We need more servers, the most servers, and then a few more on top of that

A friend of mine, who studies Chinese history, recently told me a story about Chinese generals and their wars. Apparently the greatness and power of a general depended not on the victories he had, but on the number of solders he could command. Which lead to the Chinese style of war - where the armies move around each other a lot, but avoid any actual fighting at any cost. That was because no matter the outcome, both generals would loose some solders in a fight and their influence would diminish.
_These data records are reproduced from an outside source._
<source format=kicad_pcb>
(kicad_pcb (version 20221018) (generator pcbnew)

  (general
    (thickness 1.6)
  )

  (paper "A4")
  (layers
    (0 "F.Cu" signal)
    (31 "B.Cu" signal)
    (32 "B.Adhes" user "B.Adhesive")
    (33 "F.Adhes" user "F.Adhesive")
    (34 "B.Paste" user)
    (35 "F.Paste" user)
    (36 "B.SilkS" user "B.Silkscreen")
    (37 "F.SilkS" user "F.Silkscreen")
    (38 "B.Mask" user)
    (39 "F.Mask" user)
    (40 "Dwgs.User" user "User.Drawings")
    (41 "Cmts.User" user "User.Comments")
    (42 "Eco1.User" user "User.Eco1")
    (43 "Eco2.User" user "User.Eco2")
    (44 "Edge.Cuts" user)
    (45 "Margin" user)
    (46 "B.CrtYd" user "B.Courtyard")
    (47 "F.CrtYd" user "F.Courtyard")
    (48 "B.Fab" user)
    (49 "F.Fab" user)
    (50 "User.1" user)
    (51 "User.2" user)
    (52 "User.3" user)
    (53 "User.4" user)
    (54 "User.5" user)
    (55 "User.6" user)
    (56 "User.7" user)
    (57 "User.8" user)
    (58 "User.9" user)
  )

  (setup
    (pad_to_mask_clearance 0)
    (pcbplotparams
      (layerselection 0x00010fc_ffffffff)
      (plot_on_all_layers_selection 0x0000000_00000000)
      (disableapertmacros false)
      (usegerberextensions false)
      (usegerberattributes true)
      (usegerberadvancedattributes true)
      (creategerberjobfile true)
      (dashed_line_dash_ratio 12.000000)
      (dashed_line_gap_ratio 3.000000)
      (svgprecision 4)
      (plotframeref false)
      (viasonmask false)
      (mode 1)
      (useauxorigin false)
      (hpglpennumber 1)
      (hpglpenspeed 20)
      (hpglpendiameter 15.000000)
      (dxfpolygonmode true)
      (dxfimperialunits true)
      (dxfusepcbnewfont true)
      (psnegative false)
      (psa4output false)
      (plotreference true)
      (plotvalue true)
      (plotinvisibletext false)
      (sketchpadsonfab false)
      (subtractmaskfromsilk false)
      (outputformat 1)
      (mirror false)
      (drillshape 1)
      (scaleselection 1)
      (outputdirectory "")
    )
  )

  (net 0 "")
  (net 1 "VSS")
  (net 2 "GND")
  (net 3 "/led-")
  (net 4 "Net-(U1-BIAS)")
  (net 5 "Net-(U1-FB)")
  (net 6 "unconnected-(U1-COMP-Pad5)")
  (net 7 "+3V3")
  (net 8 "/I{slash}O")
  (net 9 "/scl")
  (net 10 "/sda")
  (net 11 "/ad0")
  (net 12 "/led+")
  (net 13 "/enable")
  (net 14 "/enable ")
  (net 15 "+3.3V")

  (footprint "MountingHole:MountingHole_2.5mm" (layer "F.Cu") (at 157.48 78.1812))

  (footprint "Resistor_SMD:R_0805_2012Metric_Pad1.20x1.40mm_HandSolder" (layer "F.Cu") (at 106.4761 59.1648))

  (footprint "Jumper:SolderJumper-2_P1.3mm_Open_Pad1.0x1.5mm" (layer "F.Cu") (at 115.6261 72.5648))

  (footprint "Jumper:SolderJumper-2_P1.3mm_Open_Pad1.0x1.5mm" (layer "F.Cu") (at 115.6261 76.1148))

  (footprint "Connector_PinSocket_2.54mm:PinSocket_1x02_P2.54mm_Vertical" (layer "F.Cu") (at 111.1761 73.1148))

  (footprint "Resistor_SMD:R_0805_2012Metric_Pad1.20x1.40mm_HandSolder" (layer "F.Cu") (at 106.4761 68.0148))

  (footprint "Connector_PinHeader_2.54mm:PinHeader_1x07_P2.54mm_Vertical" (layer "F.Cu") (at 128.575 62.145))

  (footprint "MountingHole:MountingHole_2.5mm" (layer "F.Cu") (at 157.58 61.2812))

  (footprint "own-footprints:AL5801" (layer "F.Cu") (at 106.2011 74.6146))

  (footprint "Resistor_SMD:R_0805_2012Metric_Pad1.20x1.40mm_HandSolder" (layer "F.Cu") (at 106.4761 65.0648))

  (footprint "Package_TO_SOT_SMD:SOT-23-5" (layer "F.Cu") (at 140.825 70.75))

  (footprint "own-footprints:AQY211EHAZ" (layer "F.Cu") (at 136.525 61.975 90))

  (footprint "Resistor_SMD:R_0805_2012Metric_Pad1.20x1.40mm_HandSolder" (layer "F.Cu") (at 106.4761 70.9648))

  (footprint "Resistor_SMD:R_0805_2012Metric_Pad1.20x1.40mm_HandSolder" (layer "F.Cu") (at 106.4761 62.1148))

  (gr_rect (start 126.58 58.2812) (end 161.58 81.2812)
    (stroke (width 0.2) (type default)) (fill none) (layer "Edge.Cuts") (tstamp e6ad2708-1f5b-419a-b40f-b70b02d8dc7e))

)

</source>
Because of that they mastered those forms of wars where the outcome is decided without a single engagement.

Something like this is happening in the DevOps world right now. But instead of soldiers, we have servers.
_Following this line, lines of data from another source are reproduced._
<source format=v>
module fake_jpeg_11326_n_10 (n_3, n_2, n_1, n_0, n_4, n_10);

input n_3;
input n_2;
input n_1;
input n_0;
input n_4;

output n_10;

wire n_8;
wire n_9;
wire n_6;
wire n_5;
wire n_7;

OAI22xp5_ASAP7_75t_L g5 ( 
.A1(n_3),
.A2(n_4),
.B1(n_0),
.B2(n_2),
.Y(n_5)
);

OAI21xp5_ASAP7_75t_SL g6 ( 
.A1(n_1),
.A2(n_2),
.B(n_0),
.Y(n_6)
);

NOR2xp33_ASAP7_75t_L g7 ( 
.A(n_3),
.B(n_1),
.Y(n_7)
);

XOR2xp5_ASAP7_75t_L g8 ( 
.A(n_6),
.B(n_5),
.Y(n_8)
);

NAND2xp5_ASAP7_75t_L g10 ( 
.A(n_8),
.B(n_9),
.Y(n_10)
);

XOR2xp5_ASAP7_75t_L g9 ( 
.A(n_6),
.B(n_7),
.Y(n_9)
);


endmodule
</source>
I was chatting to one DevOps engineer, who used Kafka and claimed to get a decent performance out of it (which is impossible). Over the course of conversation it turns out that his organization runs hundreds and hundreds of Kafka servers. Considering this, their per-server traffic was nothing out of usual and could've been handled by anything - from MySQL to Cassandra. The conversation went on and I realized that having 400+ Kafka servers is not seen by that DevOps engineer as a problem. He takes a great deal of pride in it. If I were to come up with a solution that would've handled his usecase on 2 or 3 servers (just for HA) he would've rejected such an offer. He wants his big cluster of terrible applications.

I think this is an outcome of organization pushing the decision-making down the chain of command. It is great that a team can choose whatever technology it likes. But the developer making a decision needs to advance his career. And what would she prefer on her resume: "400 Kafka" or "3 RabbitMQ" servers? Who would you hire to manage your swarm in the cloud, a person who has managed thousands of docker containers already or an engineer who use to know the IP address of each box she runs?

We now have a new form of mastery, not dissimilar from the old Chinese stratagems, where some people write terribly inefficient code and wrap it in tons of marketing BS, while others pretending to eat it by the spoonfull and jumping on the bandwagon only ever happy to see their clusters ballooning beyond reason.

I wonder if studying "The Art of War" by Sun Tzu should be part of a modern CS course.